— просек, какие проблемы и в какой манере надо выпячивать, чтобы нравилось партии и комсомолу (раскрутился как партийный пропагандон);
— по бартеру публиковал в прессе нужные статейки про тех, кто потом его повестищи печатал[89]. Интернет — миф получил дополнительные, весьма соблазнительные для массовой аудитории детали в автобиографических откровениях В. Токаревой.
В литературоведческом дискурсе В. Липатов почти без возражений после получения звания «деревенского Сименона» был переведен в разряд региональных классиков. В сегодняшних учебниках и литературных обзорах прозаик, если и упоминается, то преимущественно в ореоле мифа последнего соцреалиста — лакировщика и героизатора. А в 1960–1970 — е годы о прозаике Липатове писали авторитетные тогда А. Турков, И. Роднянская, И. Дедков, Л. Финк, А. Бочаров, наконец, А. Макаров и другие ведущие литературные критики. Популярного автора ценили за разработку актуальных социально — психологических конфликтов, за создание образов «красных мещан»[90]. При анализе текстов Липатова использовалась целая обойма оценочных стереотипов, до сих пор в разных вариантах представленных на просторах интернета, связывающих прозаика с темами формирования и разложения моральных ценностей, влияния НТР на жизнь послевоенной деревни, социально — нравственных и этических конфликтов в форме личностных столкновений.
В серьезных теоретико — и историко — литературных исследованиях прозаика причисляли к традиционалистам — деревенщикам. Ю. А. Дворяшин в 1976 году поставил В. Липатова в один ряд с В. Беловым и В. Распутным. К. Партэ нашла серьезные основания для сравнения «Деревенского детектива» (1967) с «Печальным детективом» (1986) В. Астафьева[91].
С нашей точки зрения, прочтение В. Липатова с применением актуальных приемов мифопоэтического анализа к тексту одной из лучших его повестей «… Еще до войны» (1979) дает все основания для возвращения его в обойму классиков — традиционалистов.

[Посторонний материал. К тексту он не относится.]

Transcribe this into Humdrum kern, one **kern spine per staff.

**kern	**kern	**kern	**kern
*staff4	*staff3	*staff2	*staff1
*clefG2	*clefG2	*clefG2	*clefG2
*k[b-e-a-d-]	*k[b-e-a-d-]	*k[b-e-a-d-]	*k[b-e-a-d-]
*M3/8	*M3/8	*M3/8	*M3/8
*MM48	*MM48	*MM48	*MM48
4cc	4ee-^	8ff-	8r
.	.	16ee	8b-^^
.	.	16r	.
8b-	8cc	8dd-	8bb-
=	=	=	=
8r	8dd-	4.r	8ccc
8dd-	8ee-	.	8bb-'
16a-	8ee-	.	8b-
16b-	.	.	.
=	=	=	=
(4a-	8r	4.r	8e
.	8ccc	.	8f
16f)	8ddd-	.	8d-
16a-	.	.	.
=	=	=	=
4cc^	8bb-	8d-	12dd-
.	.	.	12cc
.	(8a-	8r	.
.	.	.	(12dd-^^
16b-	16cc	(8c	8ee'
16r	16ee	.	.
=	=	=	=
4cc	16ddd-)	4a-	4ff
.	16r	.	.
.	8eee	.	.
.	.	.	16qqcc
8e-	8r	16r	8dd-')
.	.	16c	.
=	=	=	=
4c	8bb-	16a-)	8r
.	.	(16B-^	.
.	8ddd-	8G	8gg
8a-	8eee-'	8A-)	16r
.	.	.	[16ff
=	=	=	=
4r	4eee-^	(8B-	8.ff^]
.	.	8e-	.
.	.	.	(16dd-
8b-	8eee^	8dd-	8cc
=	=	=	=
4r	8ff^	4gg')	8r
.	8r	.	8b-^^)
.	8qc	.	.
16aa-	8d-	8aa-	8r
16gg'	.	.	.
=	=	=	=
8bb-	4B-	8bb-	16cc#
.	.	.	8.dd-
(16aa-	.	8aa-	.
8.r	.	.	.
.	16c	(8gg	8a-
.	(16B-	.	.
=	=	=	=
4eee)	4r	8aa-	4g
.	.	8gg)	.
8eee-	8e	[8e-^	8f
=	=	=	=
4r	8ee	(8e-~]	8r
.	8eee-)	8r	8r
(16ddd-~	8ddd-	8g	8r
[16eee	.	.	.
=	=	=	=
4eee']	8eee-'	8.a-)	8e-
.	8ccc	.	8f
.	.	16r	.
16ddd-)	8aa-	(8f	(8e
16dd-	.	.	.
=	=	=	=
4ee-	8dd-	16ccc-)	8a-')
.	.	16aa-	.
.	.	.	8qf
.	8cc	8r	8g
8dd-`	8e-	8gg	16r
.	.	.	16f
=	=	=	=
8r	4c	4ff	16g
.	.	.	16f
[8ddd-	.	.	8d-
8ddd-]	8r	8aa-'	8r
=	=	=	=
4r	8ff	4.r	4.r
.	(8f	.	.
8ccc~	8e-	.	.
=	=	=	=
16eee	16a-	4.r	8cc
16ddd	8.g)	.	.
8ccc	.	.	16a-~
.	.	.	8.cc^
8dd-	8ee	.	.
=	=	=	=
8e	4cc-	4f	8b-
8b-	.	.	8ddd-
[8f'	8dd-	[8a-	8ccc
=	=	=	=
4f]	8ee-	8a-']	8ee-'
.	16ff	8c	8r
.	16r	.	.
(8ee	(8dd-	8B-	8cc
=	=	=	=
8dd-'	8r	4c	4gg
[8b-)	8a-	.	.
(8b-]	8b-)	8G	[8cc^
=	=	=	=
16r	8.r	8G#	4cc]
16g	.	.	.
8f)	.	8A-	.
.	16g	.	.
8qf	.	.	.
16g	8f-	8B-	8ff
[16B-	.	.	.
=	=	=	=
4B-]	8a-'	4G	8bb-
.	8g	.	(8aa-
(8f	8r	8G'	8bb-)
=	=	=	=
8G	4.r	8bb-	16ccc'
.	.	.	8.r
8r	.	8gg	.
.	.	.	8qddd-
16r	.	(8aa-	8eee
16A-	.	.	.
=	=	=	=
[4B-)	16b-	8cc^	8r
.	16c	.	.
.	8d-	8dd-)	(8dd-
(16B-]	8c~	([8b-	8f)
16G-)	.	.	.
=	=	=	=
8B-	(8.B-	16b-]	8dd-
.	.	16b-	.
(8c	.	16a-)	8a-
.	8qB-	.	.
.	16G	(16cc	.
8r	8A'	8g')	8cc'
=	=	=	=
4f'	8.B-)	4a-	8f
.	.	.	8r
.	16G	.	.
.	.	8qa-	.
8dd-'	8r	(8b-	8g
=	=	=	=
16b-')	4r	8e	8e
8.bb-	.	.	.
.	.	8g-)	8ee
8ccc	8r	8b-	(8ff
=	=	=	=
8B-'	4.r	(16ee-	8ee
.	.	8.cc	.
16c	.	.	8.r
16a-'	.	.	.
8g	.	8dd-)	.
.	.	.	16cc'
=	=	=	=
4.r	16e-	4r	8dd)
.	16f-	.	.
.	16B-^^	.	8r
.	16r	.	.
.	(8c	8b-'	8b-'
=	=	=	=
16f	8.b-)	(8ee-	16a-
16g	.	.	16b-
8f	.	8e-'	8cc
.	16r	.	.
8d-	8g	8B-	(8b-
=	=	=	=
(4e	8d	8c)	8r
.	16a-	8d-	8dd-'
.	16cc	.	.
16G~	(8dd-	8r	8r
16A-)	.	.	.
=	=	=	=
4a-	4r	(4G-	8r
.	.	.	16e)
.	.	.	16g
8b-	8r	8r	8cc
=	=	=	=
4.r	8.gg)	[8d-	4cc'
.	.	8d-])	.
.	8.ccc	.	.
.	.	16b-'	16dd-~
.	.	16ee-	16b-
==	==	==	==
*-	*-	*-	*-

С нашей точки зрения, В. Липатову принадлежит неповторимая художественная форма презентации русского мира эпохи цивилизационных перемен (если рассматривать цивилизацию как совокупность материально — технических и духовных достижений человечества в историческом процессе). При создании именно этого текста известный, успешный, популярный прозаик меняет литературную технику, т. к. начинает писать не о том, о чем думает, размышляет, а пытается фиксировать то, что чувствует, предъявить то, что живет не только в его индивидуальной, но в родовой памяти. Кажется, что он по каким — то только ему ведомым причинам абсолютно сознательно разрушает понятную, естественную, обусловленную всеми предшествующими литературными успехами и победами логику собственной творческой эволюции. Литератор, знающий вкус массового и официального признания, рискует сложившейся репутацией уже в момент выбора нового для него жизненного материала — память возвращает ему далекое предвоенное десятилетие в родной Сибири. Рискует, когда с высоты своего жизненного опыта рассказывает об этом отрезке национальной жизни как о времени, когда после долгого сопротивления начинала безвозвратно рушиться жизнь, в которой все было целесообразно (с. 12), пропитано радостью бытия.

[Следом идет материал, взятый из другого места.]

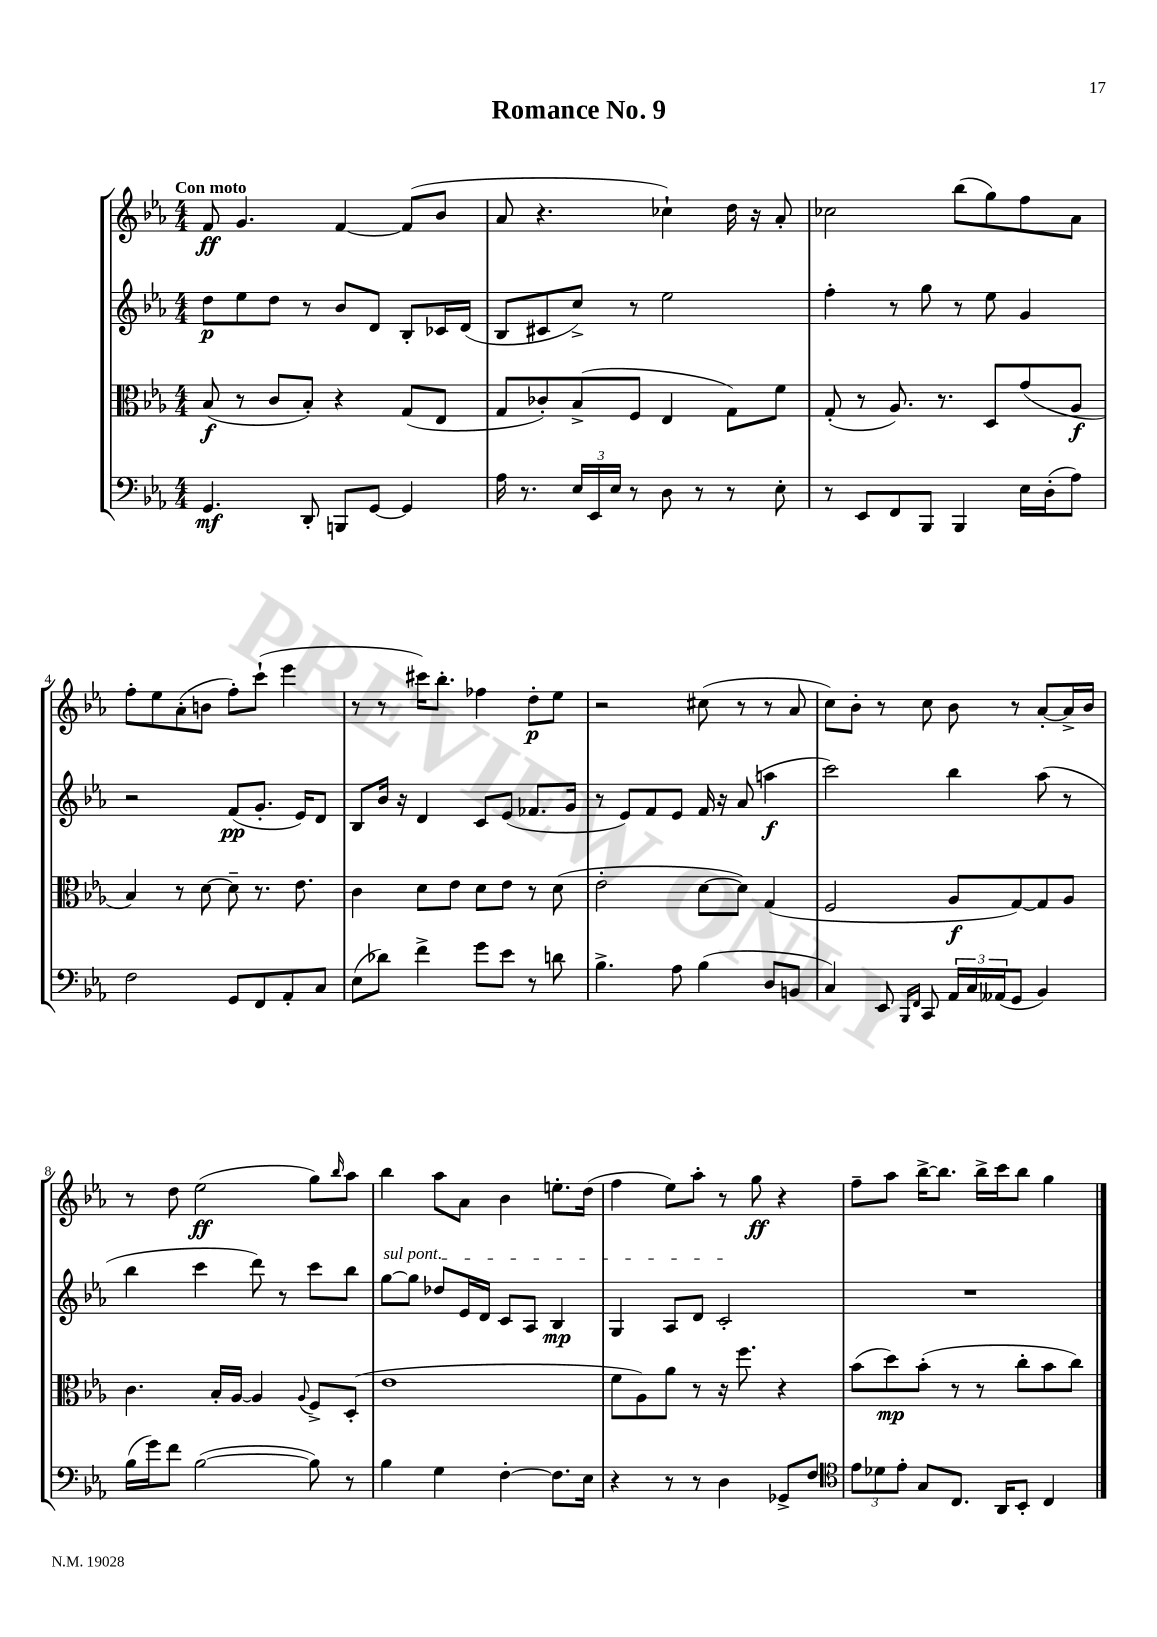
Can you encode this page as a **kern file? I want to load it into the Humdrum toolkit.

**kern	**kern	**kern	**kern
*staff4	*staff3	*staff2	*staff1
*clefF4	*clefC3	*clefG2	*clefG2
*k[b-e-a-]	*k[b-e-a-]	*k[b-e-a-]	*k[b-e-a-]
*M4/4	*M4/4	*M4/4	*M4/4
4.GG/	(8B-/	8dd\L	8f/
.	8r	8ee-\	4.g/
.	8c/L	8dd\J	.
8DD'/	8B-'/J)	8r	.
8BBB/L	4r	8b-/L	[4f/
[8GG/J	.	8d/J	.
4GG/]	(8G/L	8B-'/L	(8f/]L
.	8E-/J	16c-/L	8b-/J
.	.	(16d/JJ	.
=	=	=	=
16A-\	8G/L	8B-/L	8a-/
8.r	.	.	.
.	8c-'/)	8c#/	4.r
24E-/LL	(8B-^/	8cc^/J)	.
24EE-/	.	.	.
24E-/JJ	.	.	.
8r	8F/J	8r	.
8D\	4E-/	2ee-\	4cc-`\)
8r	.	.	.
8r	8G\L)	.	16dd\
.	.	.	16r
8E-'\	8f\J	.	8a-'/
=	=	=	=
8r	(8G'/	4ff'\	2cc-\
8EE-/L	8r	.	.
8FF/	8.A-/)	8r	.
8BBB-/J	.	8gg\	.
.	8.r	.	.
4BBB-/	.	8r	(8bb-\L
.	8D/L	8ee-\	8gg\)
16E-\LL	(8g/	4g/	8ff\
(16D'\J	.	.	.
8A-\J)	8A-/J	.	8a-\J
=	=	=	=
2F\	4B-/)	2r	8ff'\L
.	.	.	8ee-\
.	8r	.	(8a-'\
.	[8d\	.	8b\J
8GG/L	8d~\]	(8f/L	8ff'\L)
8FF/	8.r	8.g'/J	(8ccc`\J
8AA-'/	.	.	4eee-\
.	8.e-\	16e-/LK)	.
8C/J	.	8d/J	.
=	=	=	=
(8E-\L	4c\	8B-/L	8r
8d-\J)	.	16b-/Jk	8r
.	.	16r	.
4f^\	8d\L	4d/	16ccc#\LK)
.	.	.	8.bb-'\J
.	8e-\J	.	.
8g\L	8d\L	8c/L	4ff-\
8e-\J	8e-\J	(8e-/J	.
8r	8r	8.f-/L	8dd'\L
8d\	(8d\	.	8ee-\J
.	.	16g/Jk	.
=	=	=	=
4.B-^\	2e-'\	8r	2r
.	.	8e-/L)	.
.	.	8f/	.
8A-\	.	8e-/J	.
(4B-\	[8d\L	16f/	(8cc#\
.	.	16r	.
.	8d\]J)	(8a-/	8r
8D/L	(4G/	4aa\	8r
8BB/J	.	.	8a-/
=	=	=	=
4C/)	2F/	2ccc\)	8cc\L)
.	.	.	8b-'\J
8EE-/	.	.	8r
16qqBBB-/LL	.	.	.
16qqFF/JJ	.	.	.
8CC/	.	.	8cc\
24AA-/LL	8A-/L	4bb-\	8b-\
24C/	.	.	.
(24AA--/J	.	.	.
8GG/J	[8G/)	.	8r
4BB-/)	8G/]	(8aa-\	[8a-'/L
.	8A-/J	8r	16a-^/]L
.	.	.	16b-/JJ
=	=	=	=
(16B-\LL	4.c\	4bb-\	8r
16g\J)	.	.	.
8f\J	.	.	8dd\
([2B-\	.	4ccc\	(2ee-\
.	16B-'/LL	.	.
.	[16A-/JJ	.	.
.	4A-/]	8ddd\)	.
.	.	8r	.
.	8qqA-/	.	.
8B-\])	8F^/L	8ccc\L	8gg\L)
.	.	.	16qqbb-/
8r	(8D'/J	8bb-\J	8aa-\J
=	=	=	=
4B-\	1e-	[8gg\L	4bb-\
.	.	8gg\]J	.
4G\	.	8dd-/L	8aa-\L
.	.	16e-/L	8a-\J
.	.	16d/JJ	.
[4F'\	.	8c/L	4b-\
.	.	8A-/J	.
8.F\]L	.	4B-/	8.ee'\L
16E-\Jk	.	.	(16dd\Jk
=	=	=	=
4r	8f\L	4G/	4ff\
.	8A-\)	.	.
8r	8a-\J	8A-/L	8ee-\L)
8r	8r	8d/J	8aa-'\J
4D\	16r	2c'/	8r
.	8.ff\	.	.
.	.	.	8gg\
8GG-^/L	4r	.	4r
8F/J	.	.	.
=	=	=	=
*clefC4	*	*	*
12e-\L	(8b-\L	1r	8ff~\L
12d-\	.	.	.
.	8dd\)	.	8aa-\J
12e-'\J	.	.	.
8G/L	(8b-'\J	.	[16bb-^\LK
.	.	.	8.bb-\]J
8.C/J	8r	.	.
.	8r	.	16bb-^\LL
16AA-/LK	.	.	16ccc\J
8BB-'/J	8cc'\L	.	8bb-\J
4C/	8b-\	.	4gg\
.	8cc\J)	.	.
==	==	==	==
*-	*-	*-	*-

Риск очевиден на фоне общекультурной ситуации, в которой в момент публикации повести конкурировали две художественных концепции этого времени. Киносимволом первой, условно, патетической, можно считать фильм Л. Кулиджанова и Я. Сегеля «Дом, в котором я живу» (1957), где романтизирована довоенная жизнь поколения победителей. Литературная концепция сложнее. Более консолидированным, доминирующим был «городской взгляд» — трагический. Популярная презентация такого взгляда — повесть Б. Васильева «Завтра была война» (1972). Повесть о високосном 1940 — м как о времени испытания любви и дружбы, о времени трагических разочарований, настигавших молодых людей в начале жизни.
На ином материале трагизм предвоенной эпохи был представлен в автобиографическом рассказе В. Кондратьева «На станции Свободный» (1981; первая публикация под названием «На станции» — Юность, 1987, № 6, с. 7–12). В основе фабулы — случайная встреча на небольшой дальневосточной станции под названием «Город Свободный» девятнадцатилетнего Андрея Шергина с конвоируемыми заключенными, состоявшаяся за 9 дней до начала войны. Кульминация сюжета — вопрос неизвестной свидетельницы страшной сцены, оживившей личную трагедию героя: как после увиденного будет воевать сын репрессированного столичного инженера — строителя?